President Bola Ahmed Tinubu marked three years in office on Friday with a national address defending his administration’s economic decisions and presenting what he called evidence of a stabilizing Nigeria — even as millions of citizens continue to feel the weight of rising costs.
Speaking as both President and, in his own framing, a fellow citizen, Tinubu opened by acknowledging the sacrifices Nigerian families have made before pivoting to justify every policy that caused them.
The Case for Hard Choices:
The heart of the address was an unapologetic defense of his two most controversial moves: removing the petrol subsidy and unifying the foreign exchange market. He laid out the arithmetic of inaction — at its peak, the subsidy regime was consuming ₦18.4 billion every single day, over ₦4 trillion in 2022 alone. Multiple exchange rate windows, he said, allowed well-connected players to drain an estimated ₦8 trillion from the economy over three years.
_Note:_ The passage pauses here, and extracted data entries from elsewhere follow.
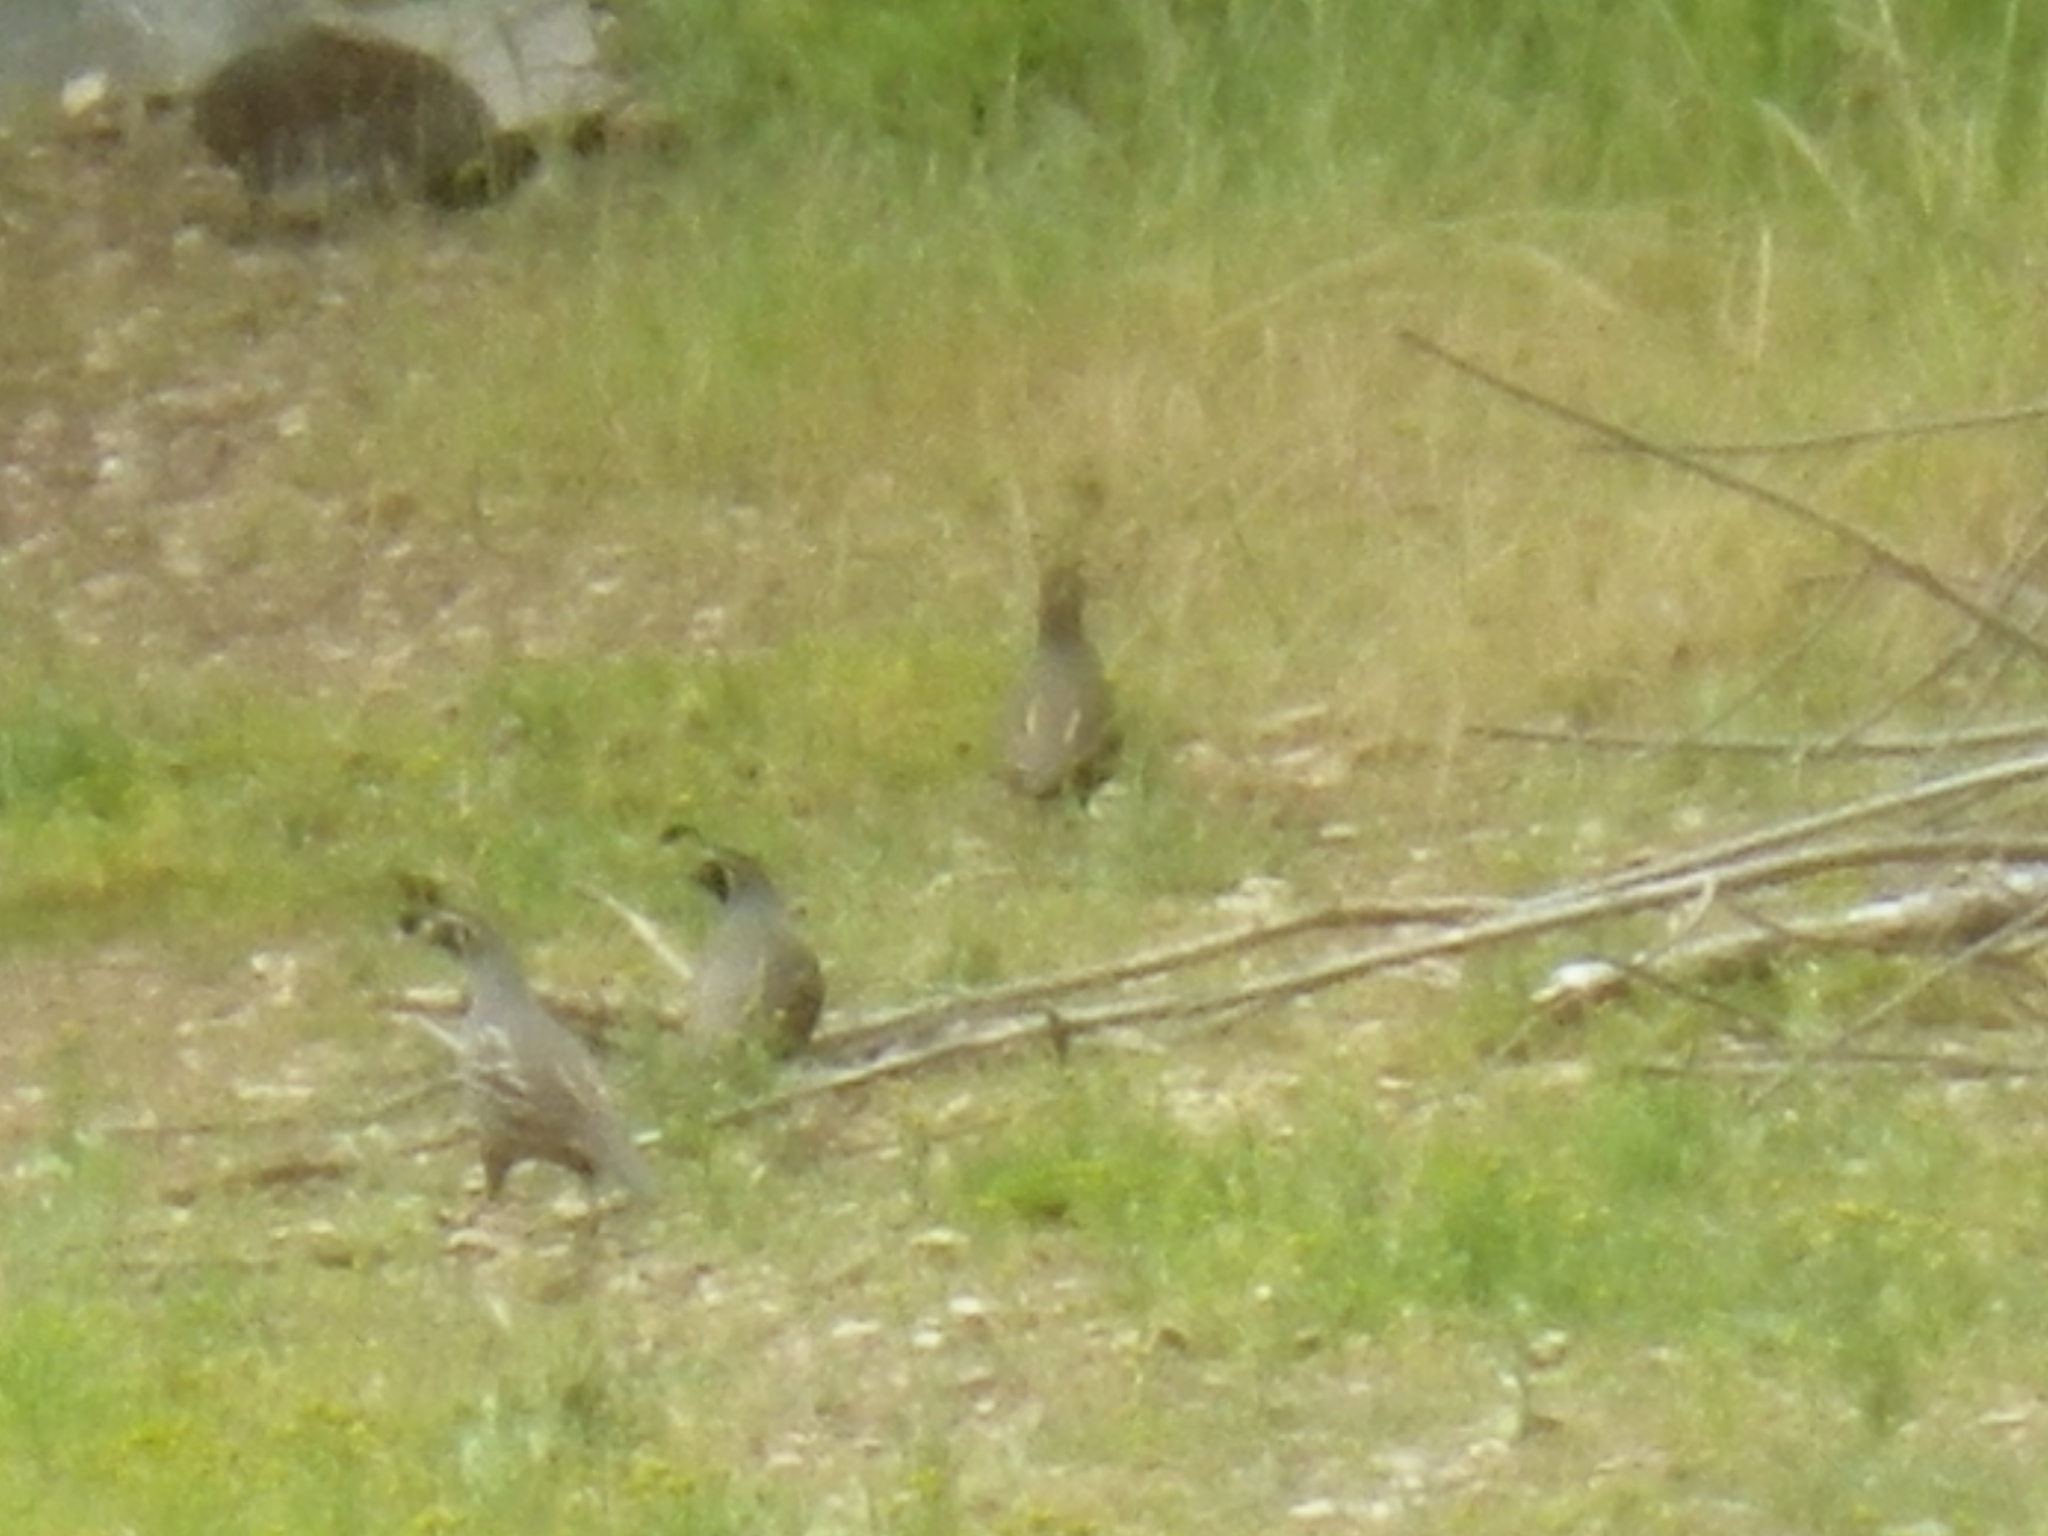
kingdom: Animalia
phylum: Chordata
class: Aves
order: Galliformes
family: Odontophoridae
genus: Callipepla
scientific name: Callipepla californica
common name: California quail
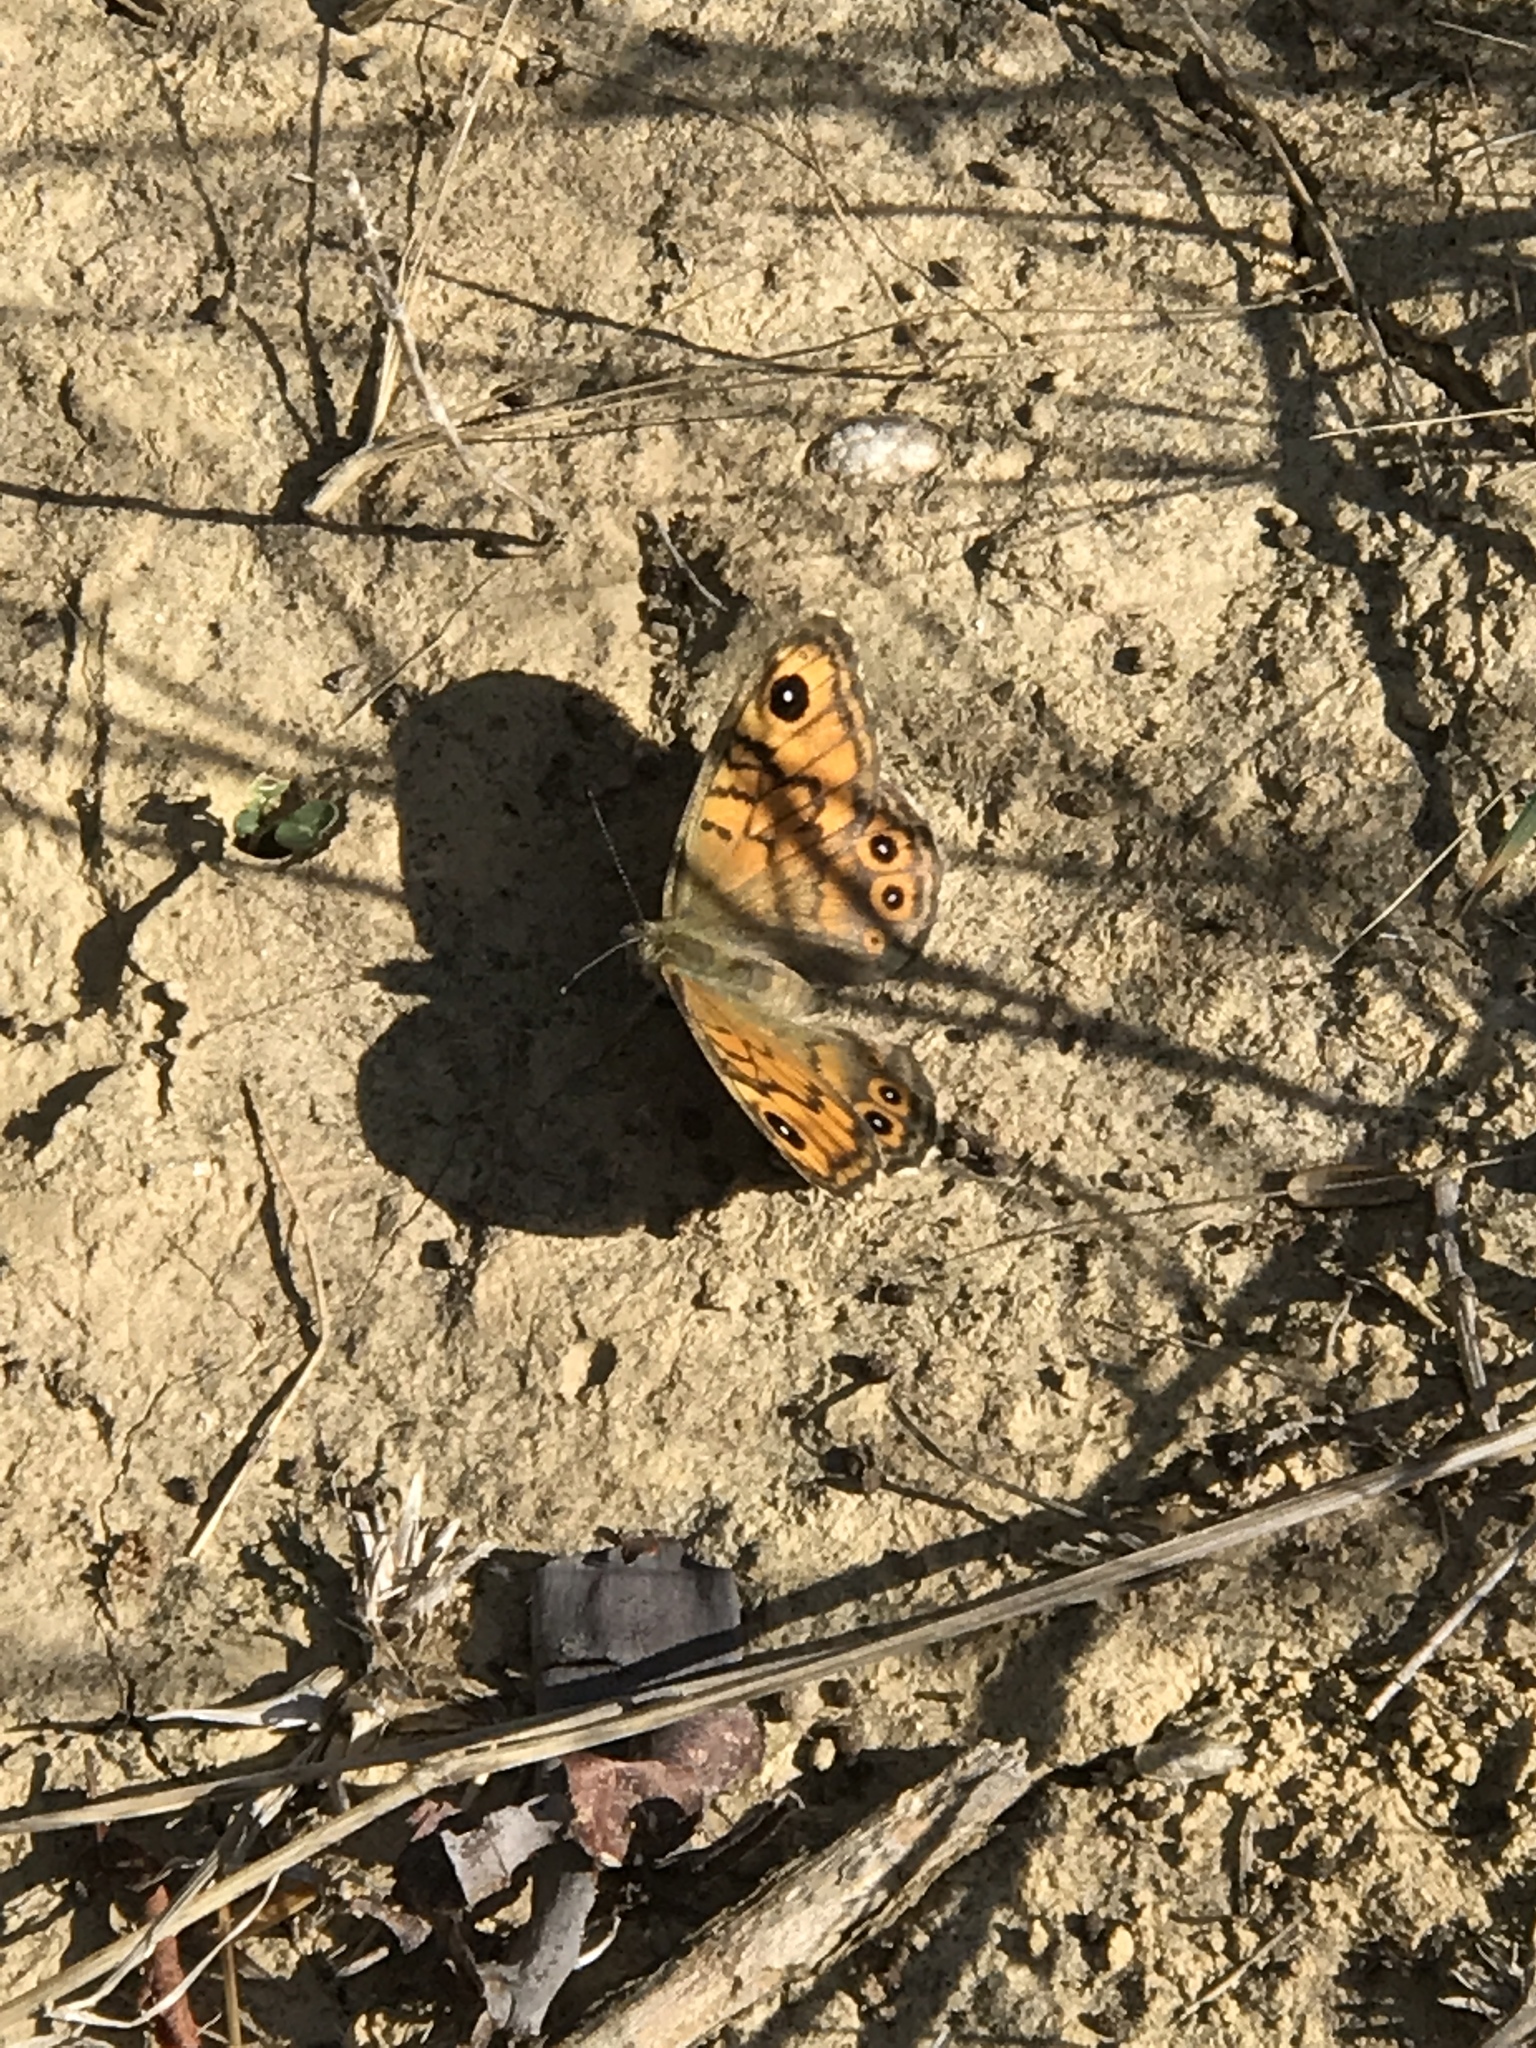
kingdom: Animalia
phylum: Arthropoda
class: Insecta
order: Lepidoptera
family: Nymphalidae
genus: Pararge
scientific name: Pararge Lasiommata megera
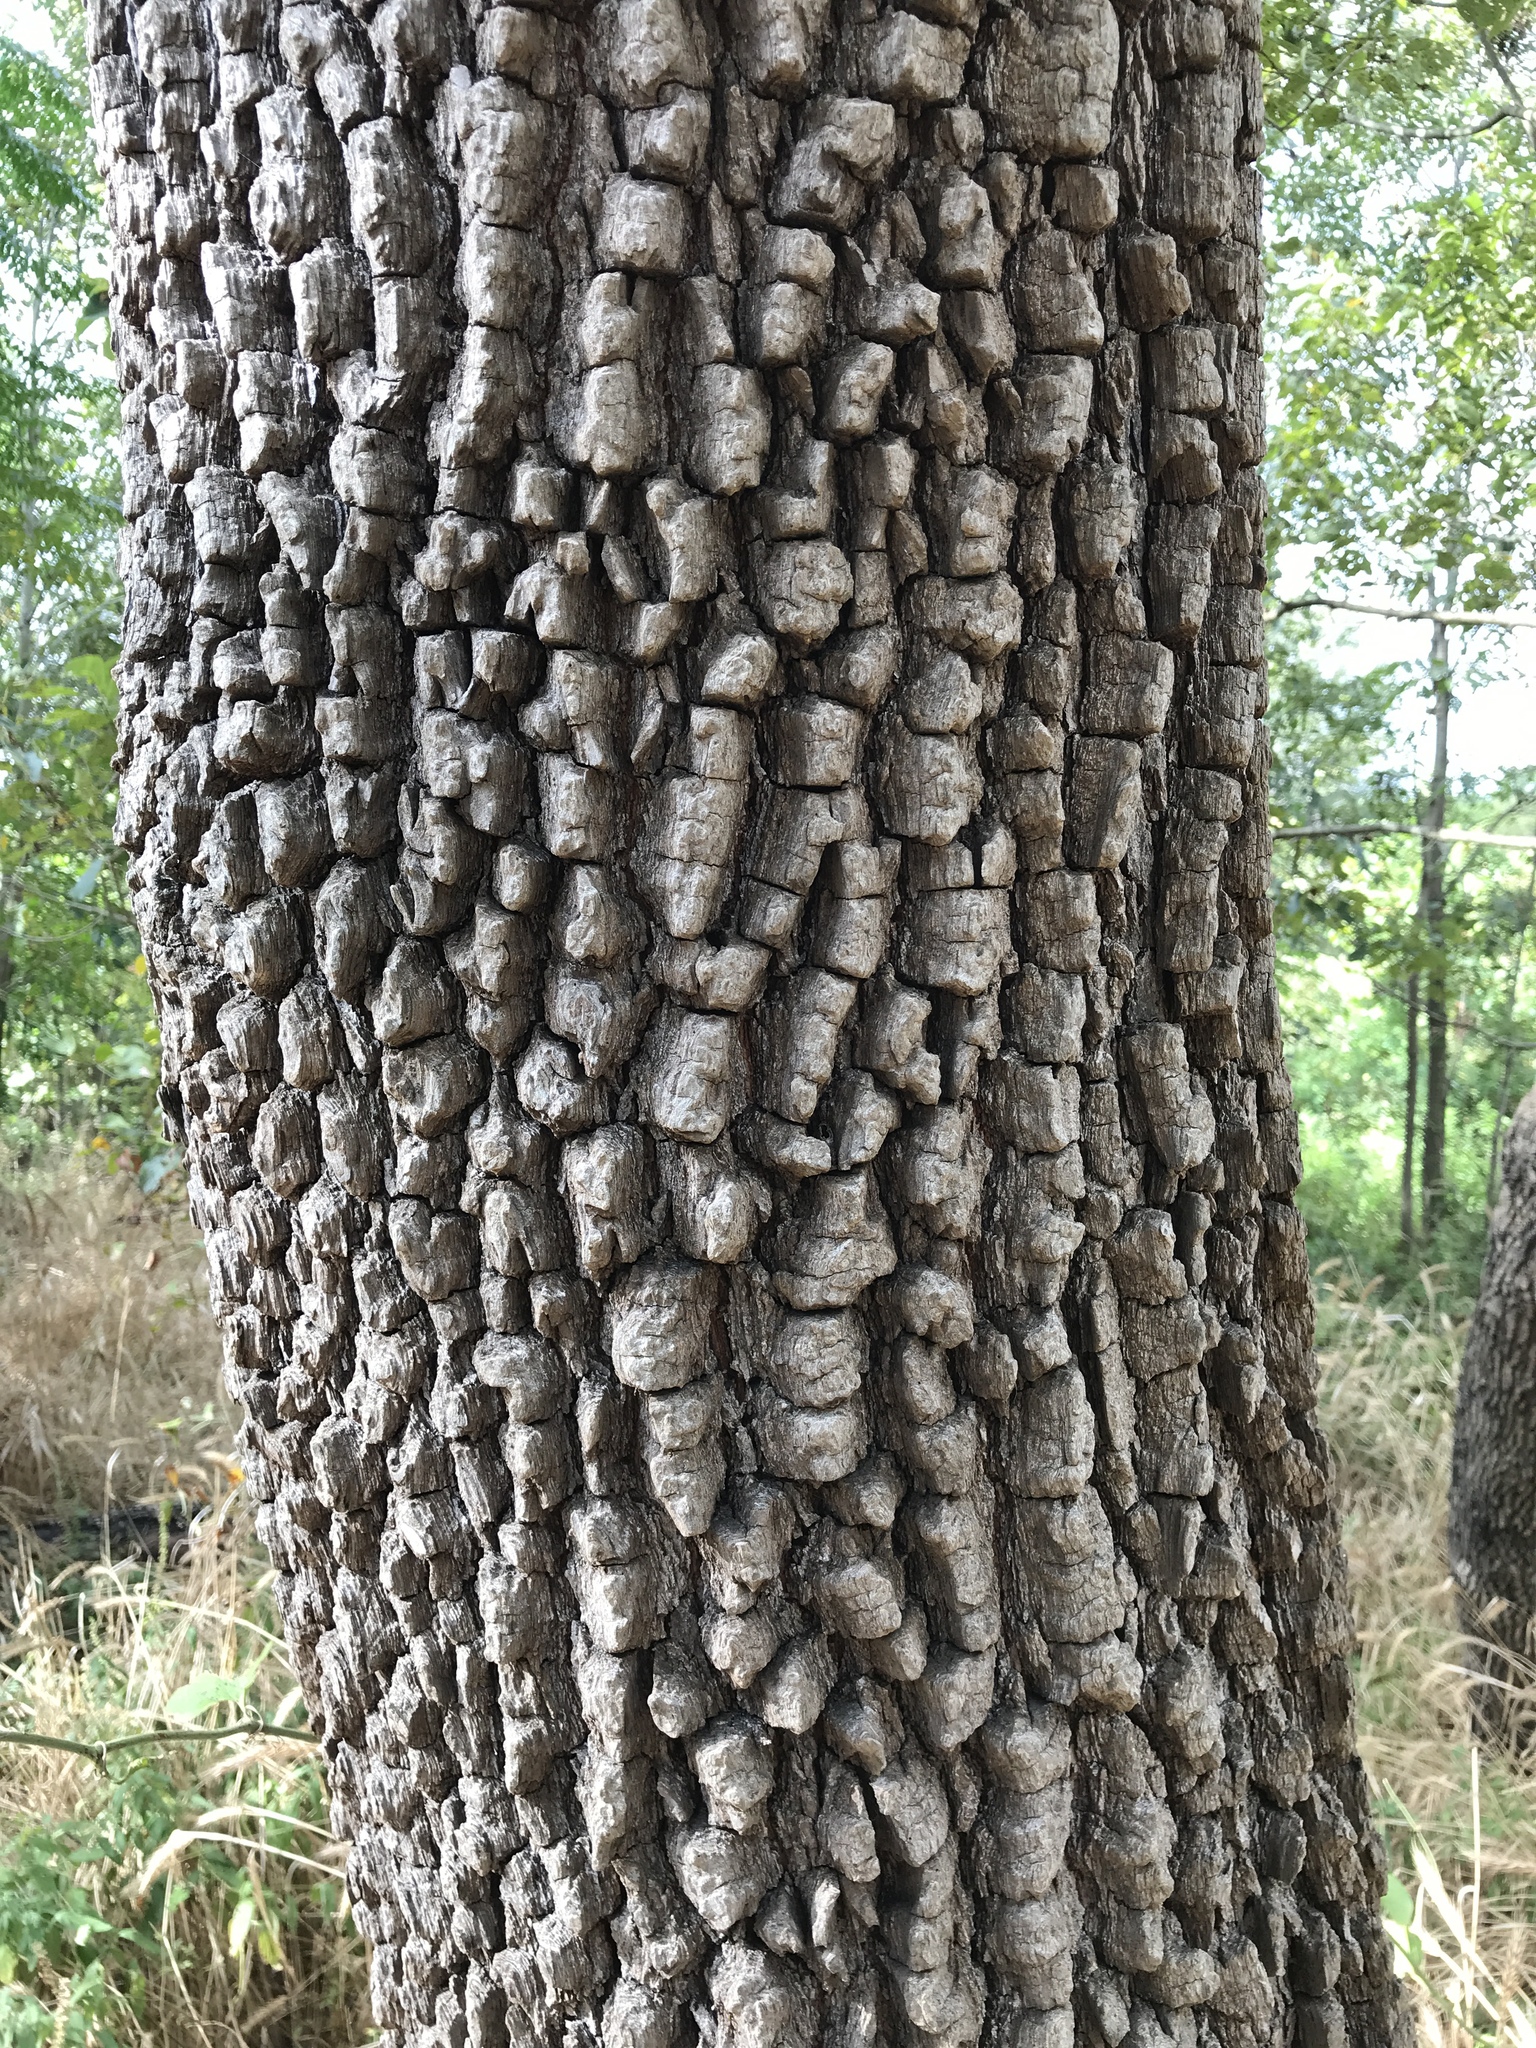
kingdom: Plantae
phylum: Tracheophyta
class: Magnoliopsida
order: Ericales
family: Ebenaceae
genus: Diospyros
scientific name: Diospyros virginiana
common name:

“We chose reform over ruin and decisiveness over hesitation,” he declared. “Your sacrifice has not been in vain. Nigeria has stabilised and is moving forward again.”
What the Numbers Say:
To back his case, Tinubu pointed to a set of macro-economic figures his administration says reflect a genuine turning tide. The Nigerian All-Share Index has climbed from 53,000 points in 2023 to a record 250,000, with market capitalisation surging from ₦30 trillion to ₦160 trillion. Over 2,700 kilometres of roads are under active construction, the $5 billion NLNG Train 7 energy project is nearing completion, and the Nigerian Education Loan Fund has now disbursed over ₦282 billion to more than 1.5 million students.
On telecoms, the President said confidence is returning to a sector that had been under severe pressure, with operators now expanding networks and widening digital access nationwide.
The Gap That Remains:
What the speech could not fully bridge was the distance between macro-economic data and daily Nigerian life. Food prices remain high. Youth unemployment continues to cast a long shadow. Tinubu pledged to keep working on reducing the cost of food and transportation but offered no concrete timeline for when improved indices translate into tangible relief for ordinary households.
On security, the administration claims over 13,500 insurgents and bandits neutralised and improved coordination between military and intelligence agencies — yet the President himself acknowledged there is no room for celebration until full normalcy is restored.
The Bottom Line:
Three years in, Tinubu’s presidency is a study in contrast. The macro numbers tell one story. The reality on the streets tells another. His anniversary address was essentially a wager on history — that the painful reforms of 2023 will eventually be remembered as the turning point. Whether that holds will depend far less on speeches, and far more on whether this final year actually closes the gap.